She wasn’t that far behind me — a boulder almost too big to wrap my arms around separated her body from her foot, her left leg pinned underneath.

Miriam and I had first met about six weeks earlier in the terminal at Chicago’s O’Hare airport waiting to board our flight to Dakar, Senegal. We were going to study international development, me for a semester, Miriam for a year. Connecting over email, we had decided to go a few days early, before classes began, to explore the city we would call home for the next several months.

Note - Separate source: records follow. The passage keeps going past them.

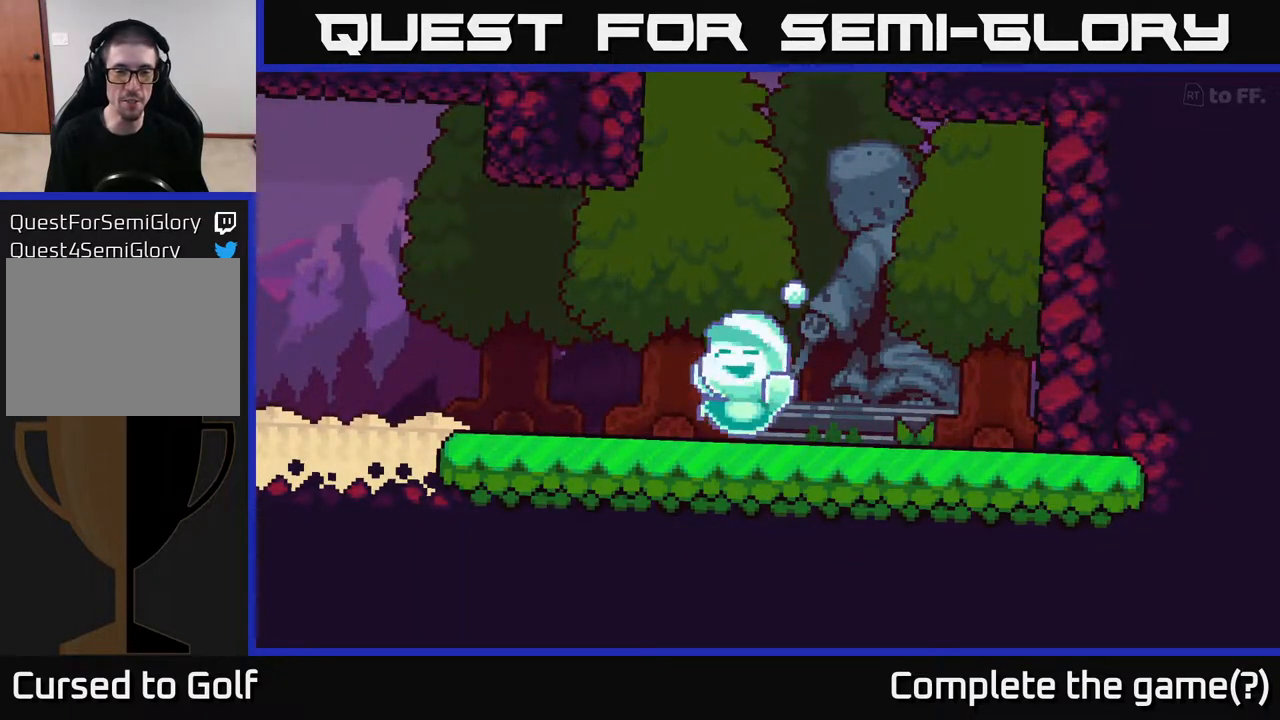
{"buttons": [], "left_stick": "center", "right_stick": "center", "events": [[183, "A", "up"]]}
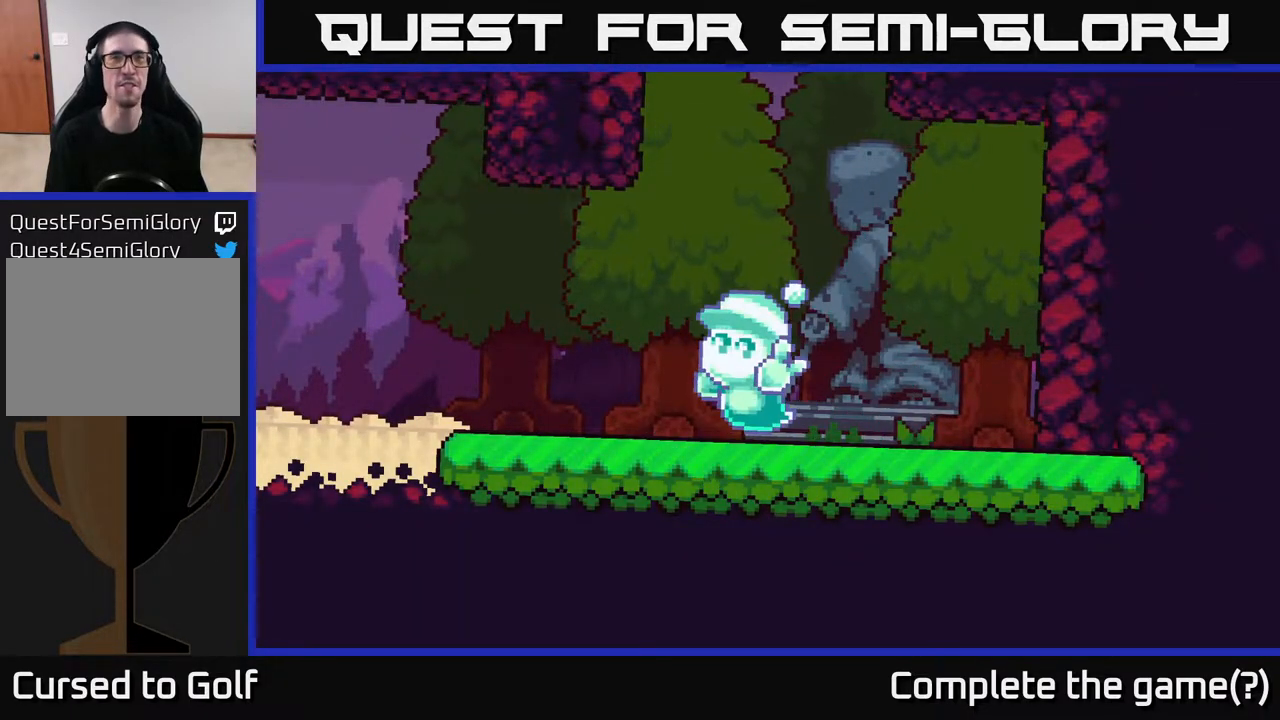
{"buttons": [], "left_stick": "center", "right_stick": "center", "events": [[117, "A", "down"], [217, "A", "up"]]}
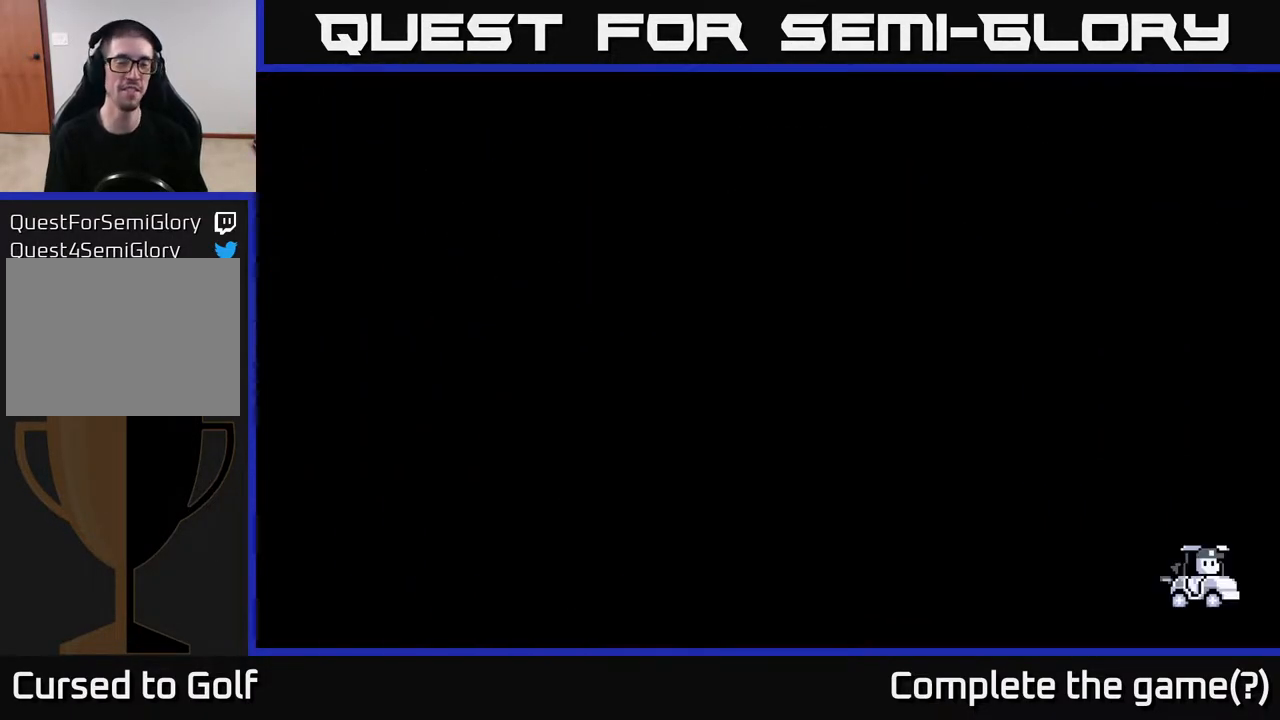
{"buttons": [], "left_stick": "center", "right_stick": "center", "events": []}
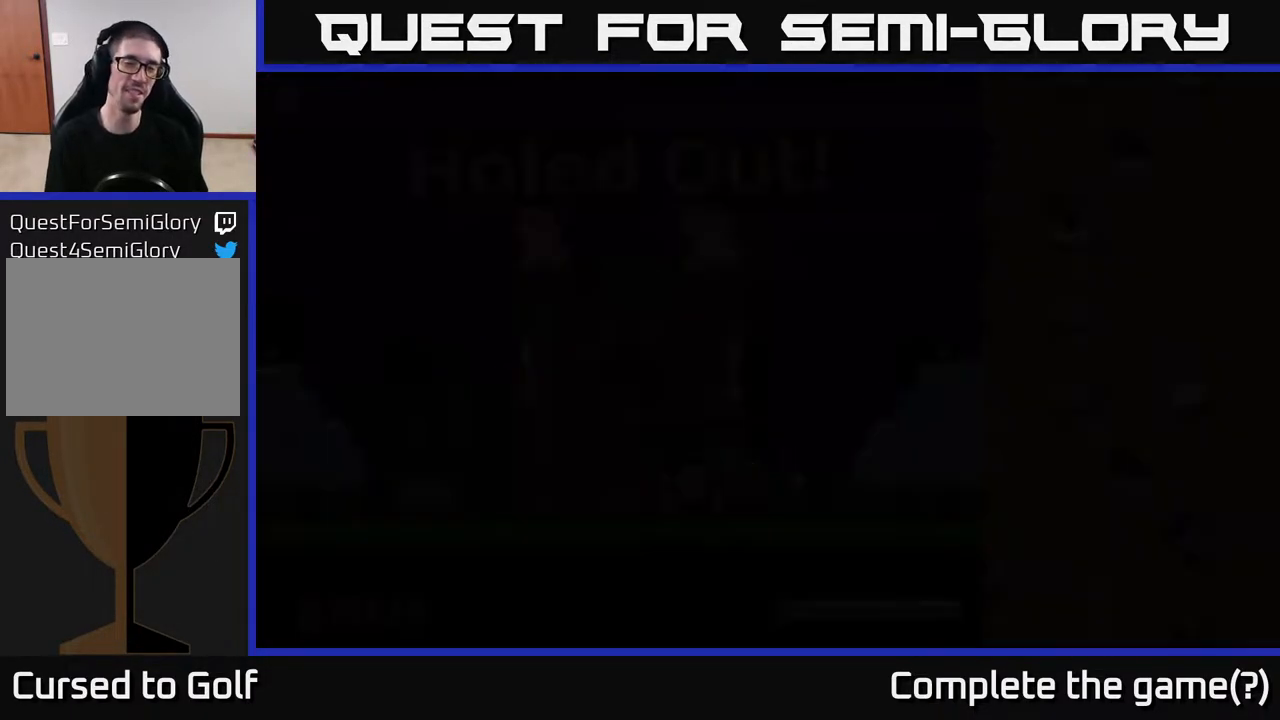
{"buttons": [], "left_stick": "center", "right_stick": "center", "events": []}
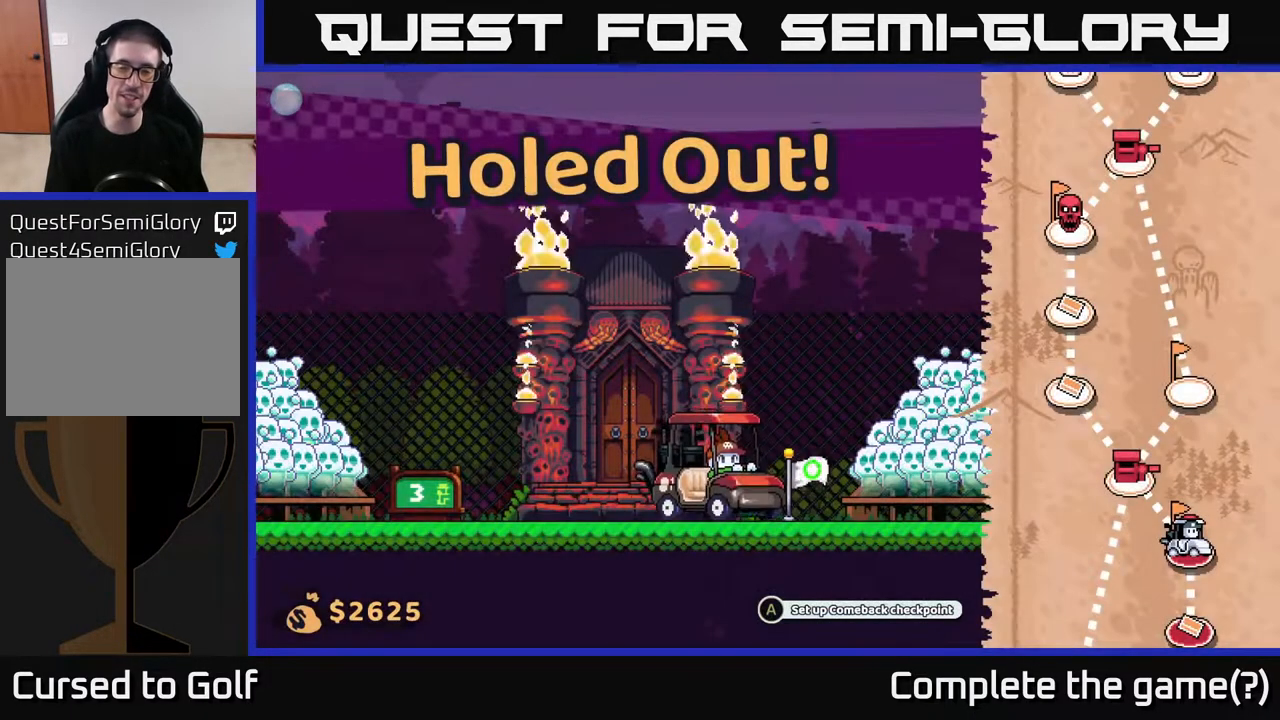
{"buttons": [], "left_stick": "right", "right_stick": "center", "events": [[150, "left_stick", "right"]]}
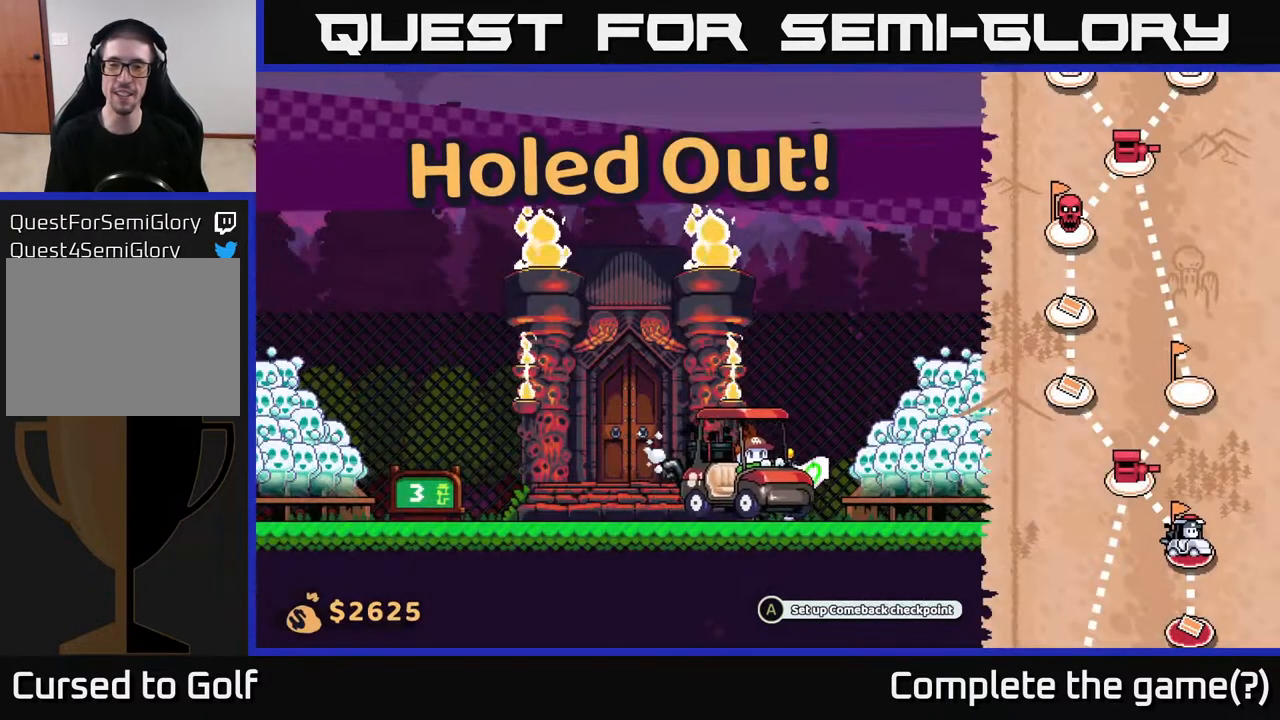
{"buttons": [], "left_stick": "right", "right_stick": "center", "events": []}
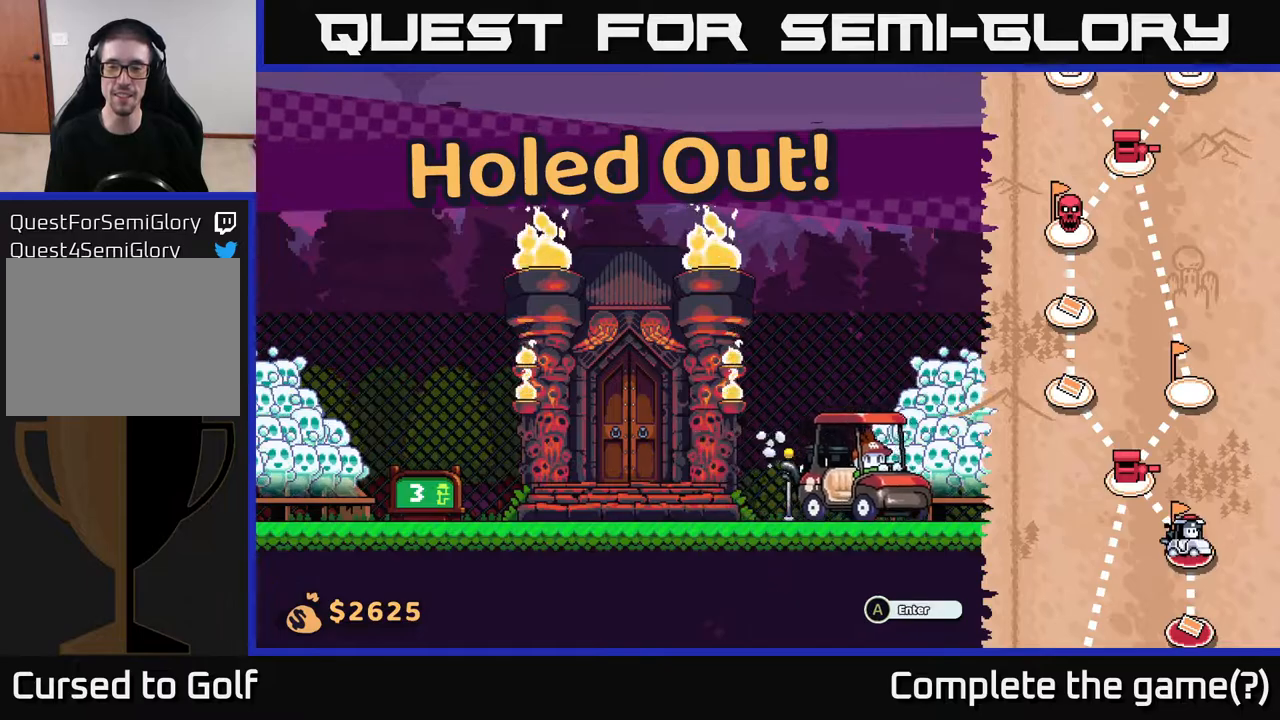
{"buttons": [], "left_stick": "left", "right_stick": "center", "events": [[500, "left_stick", "left"]]}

We spent those first few days wandering around the capital, often wary of what would soon become routine. We cautiously took the blue and yellow cars rapides to get from one place to another, without the confidence that would soon be part of our daily commute. We debated before sitting down at what would become our favorite restaurant in the middle of the open-air market, plastic table cloths covering wooden picnic tables, women stirring large pots of thieboudienne, simmering rice, vegetables and fish. At night, we sat in the hotel room, unsure about wandering around after dark, unaware of the many nights we’d soon spend dancing, singing karaoke and walking the city streets well into the next morning.

Where I was anxious and cautious, Miriam was bold — quiet perhaps, but not reserved. She was enthralled by the culture and life around her, no matter how different it was from her own. She was also extremely patient with me, encouraging me when I felt hesitant.

As the weeks went by, and we settled into our lives with our respective host families and weekly classes, Miriam only became more at home, responding to the world around her with unending curiosity and positivity, whereas I struggled with homesickness and culture shock. In time, we both became more adventurous, wandering farther and farther from school and home, planning weekend trips to other towns and cities, even considering making the trek all the way to Timbuktu.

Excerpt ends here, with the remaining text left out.